Lega, Michele Abruzzese abbandona il partito: «Tradito lo spirito che mi aveva spinto ad aderire»

Abruzzese è stato il primo segretario della  Lega di Andria, lascia dopo una militanza durata oltre un lustro

«Non c'è un'organizzazione, non c'è una linea chiara, entra chiunque: me ne vado». Così Michele Abruzzese, uno dei fondatori della "Lega Puglia" di Andria, annuncia l'abbandono del partito, dopo una militanza durata da oltre un lustro. Abruzzese è stato il primo segretario della Lega di Andria, artefice dell'elezione della prima consigliera comunale del Sud Italia.
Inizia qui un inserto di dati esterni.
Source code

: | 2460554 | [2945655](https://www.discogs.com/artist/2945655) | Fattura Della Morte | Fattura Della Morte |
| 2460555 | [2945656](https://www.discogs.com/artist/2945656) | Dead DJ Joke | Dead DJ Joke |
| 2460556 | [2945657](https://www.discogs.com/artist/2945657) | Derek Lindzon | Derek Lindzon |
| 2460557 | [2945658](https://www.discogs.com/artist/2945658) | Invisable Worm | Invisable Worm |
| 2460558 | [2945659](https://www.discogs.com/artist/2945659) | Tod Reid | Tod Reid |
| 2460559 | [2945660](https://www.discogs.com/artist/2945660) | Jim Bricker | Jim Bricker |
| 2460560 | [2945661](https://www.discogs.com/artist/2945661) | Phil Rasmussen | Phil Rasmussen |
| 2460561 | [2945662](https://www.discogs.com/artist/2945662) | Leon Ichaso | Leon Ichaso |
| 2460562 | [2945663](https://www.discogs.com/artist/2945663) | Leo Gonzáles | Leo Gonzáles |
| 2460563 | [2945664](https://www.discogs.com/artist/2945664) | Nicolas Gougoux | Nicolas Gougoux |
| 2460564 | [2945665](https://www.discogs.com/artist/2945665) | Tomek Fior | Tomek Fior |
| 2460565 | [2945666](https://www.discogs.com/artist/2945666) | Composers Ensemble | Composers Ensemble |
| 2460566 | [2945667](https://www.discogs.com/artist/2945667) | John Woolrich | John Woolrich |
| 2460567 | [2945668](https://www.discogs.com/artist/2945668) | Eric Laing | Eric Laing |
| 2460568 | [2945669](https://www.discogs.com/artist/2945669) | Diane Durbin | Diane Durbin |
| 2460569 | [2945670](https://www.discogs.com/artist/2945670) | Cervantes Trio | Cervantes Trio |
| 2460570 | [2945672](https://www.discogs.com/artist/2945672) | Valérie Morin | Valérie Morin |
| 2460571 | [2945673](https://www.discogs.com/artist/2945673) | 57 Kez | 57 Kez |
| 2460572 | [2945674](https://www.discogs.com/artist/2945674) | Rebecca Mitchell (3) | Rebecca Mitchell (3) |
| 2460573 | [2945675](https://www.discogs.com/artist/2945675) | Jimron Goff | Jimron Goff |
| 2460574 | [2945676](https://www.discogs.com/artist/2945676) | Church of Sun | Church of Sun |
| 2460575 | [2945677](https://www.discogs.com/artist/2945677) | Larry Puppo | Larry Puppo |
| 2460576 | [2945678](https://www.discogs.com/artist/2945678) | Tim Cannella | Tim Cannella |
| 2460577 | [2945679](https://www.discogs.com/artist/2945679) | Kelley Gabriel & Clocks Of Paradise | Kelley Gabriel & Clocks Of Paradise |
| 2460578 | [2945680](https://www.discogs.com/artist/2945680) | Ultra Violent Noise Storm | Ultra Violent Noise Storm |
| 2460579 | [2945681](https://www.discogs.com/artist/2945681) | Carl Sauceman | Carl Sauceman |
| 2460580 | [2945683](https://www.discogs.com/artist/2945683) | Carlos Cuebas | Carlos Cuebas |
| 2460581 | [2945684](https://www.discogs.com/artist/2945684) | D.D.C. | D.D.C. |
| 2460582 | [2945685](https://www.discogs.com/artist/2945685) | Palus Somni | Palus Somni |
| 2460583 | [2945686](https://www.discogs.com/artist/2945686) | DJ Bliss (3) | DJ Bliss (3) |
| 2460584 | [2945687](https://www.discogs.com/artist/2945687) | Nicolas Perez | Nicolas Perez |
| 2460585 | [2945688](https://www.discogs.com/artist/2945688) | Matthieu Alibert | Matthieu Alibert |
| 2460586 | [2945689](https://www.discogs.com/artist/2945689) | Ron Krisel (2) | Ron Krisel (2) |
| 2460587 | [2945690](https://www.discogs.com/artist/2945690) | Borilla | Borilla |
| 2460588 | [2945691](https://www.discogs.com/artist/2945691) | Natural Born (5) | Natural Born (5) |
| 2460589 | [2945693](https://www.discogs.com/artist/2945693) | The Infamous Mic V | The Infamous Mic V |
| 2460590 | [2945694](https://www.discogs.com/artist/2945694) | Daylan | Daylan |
«Sono amareggiato e profondamente deluso perché gran parte del progetto politico annunciato e che intendeva proporre il partito come una realtà di respiro nazionale, differente dagli altri nelle modalità di approccio ai temi e ai problemi dei territori, è stato accantonato – spiega Abruzzese –. In particolare, è stata tradita quella che era la "parola d'ordine": porte chiuse ai riciclati! Poi guardo chi sono oggi i tesserati, mi guardo attorno e non vedo più nessuno (o quasi!) dei miei compagni d'avventura della prima ora e capisco che anche per me non c'è più posto». Mi chiedo dove sia finito lo spirito della nascita della Lega, vicino alla gente, di chi è nei problemi di ogni giorno, li combatte con il popolo per il popolo. Manca quello spirito dell'anima. La Lega Puglia sembra rassomigliare ad un " tram chiamato desiderio" da parte di chi del movimento non conosce la genesi ma ha solo appetiti elettorali. Già altri esponenti storici di "Noi con Salvini" e poi Lega Puglia avevano tirato i remi in barca fin dai mesi che avevano preceduto le consultazioni Regionali e Amministrative dello scorso autunno, in aperta divergenza con la linea dettata dal segretario nazionale e attuata dai suoi riferimenti locali. Michele Abruzzese aveva resistito, convinto che «solo operando dall'interno si sarebbe potuta in qualche modo contrastare la deriva intrapresa dal partito. Ci ho provato con tutte le mie forze ma devo prendere atto che la logica delle nomine calate dall'alto, decise sulla base di valutazioni che rimangono sconosciute ai più e il mancato coinvolgimento della base o, quantomeno, del nucleo storico nelle decisioni cruciali per lo sviluppo del partito rimangono pratiche ampiamente incoraggiate dai vertici e così, mio malgrado, anch'io mi vedo costretto a gettare la spugna. Auguro agli amici che proseguiranno l'avventura - conclude la nota - di riuscire a guardare al di là delle aspettative e delle ambizioni personali, di concentrarsi esclusivamente sulle questioni che interessano le persone "comuni" per riportare la "Lega", ad Andria e in Puglia, al rango di partito – guida del centrodestra».